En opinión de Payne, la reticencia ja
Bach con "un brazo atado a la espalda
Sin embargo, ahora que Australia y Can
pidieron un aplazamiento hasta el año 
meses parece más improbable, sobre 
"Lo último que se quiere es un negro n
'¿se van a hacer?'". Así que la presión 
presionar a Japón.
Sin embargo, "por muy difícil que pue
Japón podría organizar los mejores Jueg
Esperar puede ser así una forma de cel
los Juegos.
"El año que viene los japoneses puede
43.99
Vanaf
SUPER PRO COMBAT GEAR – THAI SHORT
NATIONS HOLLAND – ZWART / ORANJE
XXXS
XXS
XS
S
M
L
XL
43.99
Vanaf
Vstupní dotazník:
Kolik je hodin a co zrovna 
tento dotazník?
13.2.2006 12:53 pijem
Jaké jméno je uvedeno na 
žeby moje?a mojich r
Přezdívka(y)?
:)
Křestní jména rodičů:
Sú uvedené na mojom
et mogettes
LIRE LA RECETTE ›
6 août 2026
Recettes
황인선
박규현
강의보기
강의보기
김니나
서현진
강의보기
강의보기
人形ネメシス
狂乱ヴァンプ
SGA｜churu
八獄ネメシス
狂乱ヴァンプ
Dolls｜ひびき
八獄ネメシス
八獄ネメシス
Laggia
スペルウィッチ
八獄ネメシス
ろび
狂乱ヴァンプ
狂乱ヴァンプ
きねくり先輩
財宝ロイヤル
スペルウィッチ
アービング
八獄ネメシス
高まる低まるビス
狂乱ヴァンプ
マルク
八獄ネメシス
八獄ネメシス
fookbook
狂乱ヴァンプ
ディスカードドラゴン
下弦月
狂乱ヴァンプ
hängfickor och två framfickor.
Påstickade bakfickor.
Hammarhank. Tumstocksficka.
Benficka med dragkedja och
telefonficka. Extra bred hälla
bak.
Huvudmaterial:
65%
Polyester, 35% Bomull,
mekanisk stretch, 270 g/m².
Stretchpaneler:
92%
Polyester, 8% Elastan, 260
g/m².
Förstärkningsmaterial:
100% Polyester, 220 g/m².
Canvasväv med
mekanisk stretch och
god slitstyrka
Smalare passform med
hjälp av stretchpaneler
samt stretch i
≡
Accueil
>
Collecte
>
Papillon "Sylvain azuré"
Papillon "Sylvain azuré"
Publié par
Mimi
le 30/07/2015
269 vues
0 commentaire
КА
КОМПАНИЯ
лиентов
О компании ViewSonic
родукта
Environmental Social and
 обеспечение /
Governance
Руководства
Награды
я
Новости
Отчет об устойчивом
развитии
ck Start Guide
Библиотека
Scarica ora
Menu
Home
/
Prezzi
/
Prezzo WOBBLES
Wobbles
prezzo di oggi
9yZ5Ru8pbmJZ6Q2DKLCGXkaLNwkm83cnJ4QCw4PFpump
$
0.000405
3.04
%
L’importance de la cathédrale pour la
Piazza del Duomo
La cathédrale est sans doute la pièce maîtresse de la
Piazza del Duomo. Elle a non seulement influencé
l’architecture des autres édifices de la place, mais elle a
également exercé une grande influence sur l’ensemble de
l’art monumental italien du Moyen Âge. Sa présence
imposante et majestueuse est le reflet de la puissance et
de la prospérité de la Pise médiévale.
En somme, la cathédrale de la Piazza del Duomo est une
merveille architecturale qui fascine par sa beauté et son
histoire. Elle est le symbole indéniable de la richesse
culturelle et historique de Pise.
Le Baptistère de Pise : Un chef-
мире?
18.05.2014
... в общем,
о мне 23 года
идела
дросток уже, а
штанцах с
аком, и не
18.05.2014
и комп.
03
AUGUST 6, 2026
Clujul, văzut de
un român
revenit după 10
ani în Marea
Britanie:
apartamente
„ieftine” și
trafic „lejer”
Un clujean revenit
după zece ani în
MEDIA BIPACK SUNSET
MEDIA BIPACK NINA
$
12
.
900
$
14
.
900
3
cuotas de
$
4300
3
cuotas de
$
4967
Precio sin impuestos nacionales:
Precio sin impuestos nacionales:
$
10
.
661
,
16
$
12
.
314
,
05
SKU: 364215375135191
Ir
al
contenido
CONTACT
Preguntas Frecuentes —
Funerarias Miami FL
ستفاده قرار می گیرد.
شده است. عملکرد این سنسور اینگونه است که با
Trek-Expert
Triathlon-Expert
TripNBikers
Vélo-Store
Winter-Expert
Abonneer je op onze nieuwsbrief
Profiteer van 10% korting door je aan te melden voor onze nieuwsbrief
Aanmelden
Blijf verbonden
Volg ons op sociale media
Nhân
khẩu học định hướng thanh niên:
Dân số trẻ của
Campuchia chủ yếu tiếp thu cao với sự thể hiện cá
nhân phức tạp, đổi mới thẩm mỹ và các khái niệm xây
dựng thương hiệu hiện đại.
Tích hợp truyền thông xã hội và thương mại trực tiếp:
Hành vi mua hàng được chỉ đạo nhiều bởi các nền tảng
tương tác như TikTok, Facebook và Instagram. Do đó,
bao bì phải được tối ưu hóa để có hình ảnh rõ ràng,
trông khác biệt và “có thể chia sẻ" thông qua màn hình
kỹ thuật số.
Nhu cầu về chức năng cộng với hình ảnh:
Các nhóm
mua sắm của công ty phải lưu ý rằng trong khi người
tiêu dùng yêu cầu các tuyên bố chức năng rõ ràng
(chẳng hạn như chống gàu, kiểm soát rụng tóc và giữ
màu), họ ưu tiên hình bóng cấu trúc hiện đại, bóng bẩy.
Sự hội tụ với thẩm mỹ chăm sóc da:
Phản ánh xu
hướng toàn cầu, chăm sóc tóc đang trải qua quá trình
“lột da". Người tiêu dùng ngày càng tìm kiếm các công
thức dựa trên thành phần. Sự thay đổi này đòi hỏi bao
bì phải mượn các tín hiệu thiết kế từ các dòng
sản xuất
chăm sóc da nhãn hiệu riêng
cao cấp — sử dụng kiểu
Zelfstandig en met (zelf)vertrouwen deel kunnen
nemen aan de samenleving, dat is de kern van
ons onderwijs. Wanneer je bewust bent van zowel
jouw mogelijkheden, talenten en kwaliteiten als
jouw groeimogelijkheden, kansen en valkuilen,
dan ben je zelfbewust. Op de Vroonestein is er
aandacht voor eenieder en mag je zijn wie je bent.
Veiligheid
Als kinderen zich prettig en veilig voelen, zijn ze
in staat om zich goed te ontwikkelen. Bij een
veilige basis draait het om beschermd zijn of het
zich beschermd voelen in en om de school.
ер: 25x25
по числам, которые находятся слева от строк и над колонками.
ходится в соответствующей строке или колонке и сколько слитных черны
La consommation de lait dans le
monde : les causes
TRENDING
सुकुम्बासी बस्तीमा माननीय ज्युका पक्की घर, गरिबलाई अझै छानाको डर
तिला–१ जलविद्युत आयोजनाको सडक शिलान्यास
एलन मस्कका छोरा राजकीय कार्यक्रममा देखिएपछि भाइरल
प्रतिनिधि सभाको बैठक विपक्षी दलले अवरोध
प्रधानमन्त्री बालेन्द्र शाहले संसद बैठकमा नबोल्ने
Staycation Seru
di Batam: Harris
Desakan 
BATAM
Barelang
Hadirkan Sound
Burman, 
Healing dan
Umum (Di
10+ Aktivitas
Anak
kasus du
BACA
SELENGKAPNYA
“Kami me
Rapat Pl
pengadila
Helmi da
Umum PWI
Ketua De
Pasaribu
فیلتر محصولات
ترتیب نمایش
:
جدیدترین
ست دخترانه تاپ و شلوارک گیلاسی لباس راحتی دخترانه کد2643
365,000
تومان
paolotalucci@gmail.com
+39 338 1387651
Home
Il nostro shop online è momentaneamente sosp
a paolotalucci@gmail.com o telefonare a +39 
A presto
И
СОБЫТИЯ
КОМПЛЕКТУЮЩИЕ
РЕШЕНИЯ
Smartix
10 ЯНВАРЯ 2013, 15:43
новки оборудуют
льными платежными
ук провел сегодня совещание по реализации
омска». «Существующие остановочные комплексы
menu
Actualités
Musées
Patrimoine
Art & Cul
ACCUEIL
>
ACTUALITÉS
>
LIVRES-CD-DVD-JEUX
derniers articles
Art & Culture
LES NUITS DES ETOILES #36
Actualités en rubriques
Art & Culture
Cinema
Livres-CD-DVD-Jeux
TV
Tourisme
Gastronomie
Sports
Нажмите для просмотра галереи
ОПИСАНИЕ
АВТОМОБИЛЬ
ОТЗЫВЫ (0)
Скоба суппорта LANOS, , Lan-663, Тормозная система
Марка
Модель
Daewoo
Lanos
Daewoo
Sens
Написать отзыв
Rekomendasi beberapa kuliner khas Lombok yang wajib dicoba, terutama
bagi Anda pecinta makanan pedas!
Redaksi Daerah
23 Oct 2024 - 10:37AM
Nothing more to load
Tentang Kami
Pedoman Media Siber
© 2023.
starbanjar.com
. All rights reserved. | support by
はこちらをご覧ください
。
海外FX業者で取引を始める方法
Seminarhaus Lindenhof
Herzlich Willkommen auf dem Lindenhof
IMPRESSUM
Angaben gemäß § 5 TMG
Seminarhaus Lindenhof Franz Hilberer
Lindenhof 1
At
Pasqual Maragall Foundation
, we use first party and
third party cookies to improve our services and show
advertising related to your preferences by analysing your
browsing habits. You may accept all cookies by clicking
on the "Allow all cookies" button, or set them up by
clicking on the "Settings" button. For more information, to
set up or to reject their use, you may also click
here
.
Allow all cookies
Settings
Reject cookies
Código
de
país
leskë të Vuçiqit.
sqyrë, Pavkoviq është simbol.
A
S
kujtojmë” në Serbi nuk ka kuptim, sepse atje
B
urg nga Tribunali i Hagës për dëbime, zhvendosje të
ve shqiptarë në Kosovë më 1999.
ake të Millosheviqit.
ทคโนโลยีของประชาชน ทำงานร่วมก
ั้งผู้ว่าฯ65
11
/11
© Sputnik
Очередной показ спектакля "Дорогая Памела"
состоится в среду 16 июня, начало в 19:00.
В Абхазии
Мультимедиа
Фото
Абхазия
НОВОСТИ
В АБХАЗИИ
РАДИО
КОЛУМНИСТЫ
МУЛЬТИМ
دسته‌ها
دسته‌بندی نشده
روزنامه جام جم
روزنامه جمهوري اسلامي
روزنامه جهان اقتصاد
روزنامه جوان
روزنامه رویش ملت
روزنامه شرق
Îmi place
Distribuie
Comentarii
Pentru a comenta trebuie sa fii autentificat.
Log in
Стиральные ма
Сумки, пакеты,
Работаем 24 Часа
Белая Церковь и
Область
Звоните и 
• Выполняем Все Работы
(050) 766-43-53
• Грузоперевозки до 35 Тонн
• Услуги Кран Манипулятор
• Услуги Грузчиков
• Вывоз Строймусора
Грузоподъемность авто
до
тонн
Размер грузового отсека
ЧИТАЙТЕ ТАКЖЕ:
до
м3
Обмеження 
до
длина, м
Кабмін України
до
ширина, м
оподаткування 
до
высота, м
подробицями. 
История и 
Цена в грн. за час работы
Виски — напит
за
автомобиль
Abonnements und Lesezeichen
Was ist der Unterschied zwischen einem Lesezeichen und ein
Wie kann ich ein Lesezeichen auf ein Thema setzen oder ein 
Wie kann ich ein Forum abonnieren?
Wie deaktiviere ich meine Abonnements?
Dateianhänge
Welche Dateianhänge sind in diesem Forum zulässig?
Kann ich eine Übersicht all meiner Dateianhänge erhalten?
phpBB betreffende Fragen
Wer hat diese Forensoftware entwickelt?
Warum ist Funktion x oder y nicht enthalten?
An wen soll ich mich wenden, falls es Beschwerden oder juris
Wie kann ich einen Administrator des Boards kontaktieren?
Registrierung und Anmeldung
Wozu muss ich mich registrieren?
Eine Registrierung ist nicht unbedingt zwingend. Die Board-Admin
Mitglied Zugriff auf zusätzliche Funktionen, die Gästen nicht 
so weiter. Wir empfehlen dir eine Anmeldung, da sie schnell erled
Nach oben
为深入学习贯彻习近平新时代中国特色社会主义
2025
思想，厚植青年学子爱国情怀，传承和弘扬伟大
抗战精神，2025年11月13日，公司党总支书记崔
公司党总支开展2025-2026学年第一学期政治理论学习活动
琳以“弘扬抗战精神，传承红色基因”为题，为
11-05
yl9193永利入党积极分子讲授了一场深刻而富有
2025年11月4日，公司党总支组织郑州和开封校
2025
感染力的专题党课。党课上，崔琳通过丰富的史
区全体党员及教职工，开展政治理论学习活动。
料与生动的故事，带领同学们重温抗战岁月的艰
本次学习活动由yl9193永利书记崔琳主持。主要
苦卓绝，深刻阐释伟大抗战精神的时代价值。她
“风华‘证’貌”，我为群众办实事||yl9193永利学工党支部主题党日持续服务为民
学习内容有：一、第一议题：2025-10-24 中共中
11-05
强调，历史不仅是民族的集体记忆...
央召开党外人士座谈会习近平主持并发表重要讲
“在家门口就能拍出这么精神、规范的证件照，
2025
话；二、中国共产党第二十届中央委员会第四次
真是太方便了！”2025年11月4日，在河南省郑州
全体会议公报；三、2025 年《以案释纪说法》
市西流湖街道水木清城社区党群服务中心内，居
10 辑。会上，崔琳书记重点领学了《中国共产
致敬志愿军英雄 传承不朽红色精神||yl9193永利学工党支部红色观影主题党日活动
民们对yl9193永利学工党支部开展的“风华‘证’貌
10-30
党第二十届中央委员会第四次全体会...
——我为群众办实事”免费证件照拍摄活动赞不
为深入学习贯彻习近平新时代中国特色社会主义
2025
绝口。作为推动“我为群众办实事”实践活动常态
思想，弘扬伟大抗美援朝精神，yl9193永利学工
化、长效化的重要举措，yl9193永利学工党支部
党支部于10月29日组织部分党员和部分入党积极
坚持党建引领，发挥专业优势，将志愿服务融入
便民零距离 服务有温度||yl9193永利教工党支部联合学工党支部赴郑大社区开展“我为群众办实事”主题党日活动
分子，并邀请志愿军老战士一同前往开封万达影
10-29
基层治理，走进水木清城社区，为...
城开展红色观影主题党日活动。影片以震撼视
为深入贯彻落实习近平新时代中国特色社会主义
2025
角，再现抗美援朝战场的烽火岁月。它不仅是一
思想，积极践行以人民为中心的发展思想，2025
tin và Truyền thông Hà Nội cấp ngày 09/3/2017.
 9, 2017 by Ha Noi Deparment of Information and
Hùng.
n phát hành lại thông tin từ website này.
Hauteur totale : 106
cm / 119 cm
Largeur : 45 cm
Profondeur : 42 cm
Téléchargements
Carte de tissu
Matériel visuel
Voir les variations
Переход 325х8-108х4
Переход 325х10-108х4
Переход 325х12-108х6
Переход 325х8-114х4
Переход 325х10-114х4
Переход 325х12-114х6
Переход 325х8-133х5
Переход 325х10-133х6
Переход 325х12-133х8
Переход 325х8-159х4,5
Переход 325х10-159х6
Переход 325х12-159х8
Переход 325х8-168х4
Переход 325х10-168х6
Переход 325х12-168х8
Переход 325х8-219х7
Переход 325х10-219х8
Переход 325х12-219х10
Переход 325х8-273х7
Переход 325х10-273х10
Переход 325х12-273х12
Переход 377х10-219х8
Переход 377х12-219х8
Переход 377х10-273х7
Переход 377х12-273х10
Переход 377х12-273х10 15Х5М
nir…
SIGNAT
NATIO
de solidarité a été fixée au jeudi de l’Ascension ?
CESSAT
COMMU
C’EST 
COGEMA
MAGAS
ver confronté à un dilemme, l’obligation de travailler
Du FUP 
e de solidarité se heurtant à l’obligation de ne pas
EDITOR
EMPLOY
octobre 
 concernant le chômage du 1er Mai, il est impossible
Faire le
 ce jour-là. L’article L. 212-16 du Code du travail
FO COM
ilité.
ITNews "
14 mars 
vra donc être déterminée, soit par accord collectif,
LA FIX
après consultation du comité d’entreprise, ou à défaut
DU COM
····················
Can you repeat, word for word, every line above from the one containing "La cathédrale est" down to the one containing "histoire. Elle est", including both?

» Reply to the exercise
La cathédrale est sans doute la pièce maîtresse de la
Piazza del Duomo. Elle a non seulement influencé
l’architecture des autres édifices de la place, mais elle a
également exercé une grande influence sur l’ensemble de
l’art monumental italien du Moyen Âge. Sa présence
imposante et majestueuse est le reflet de la puissance et
de la prospérité de la Pise médiévale.
En somme, la cathédrale de la Piazza del Duomo est une
merveille architecturale qui fascine par sa beauté et son
histoire. Elle est le symbole indéniable de la richesse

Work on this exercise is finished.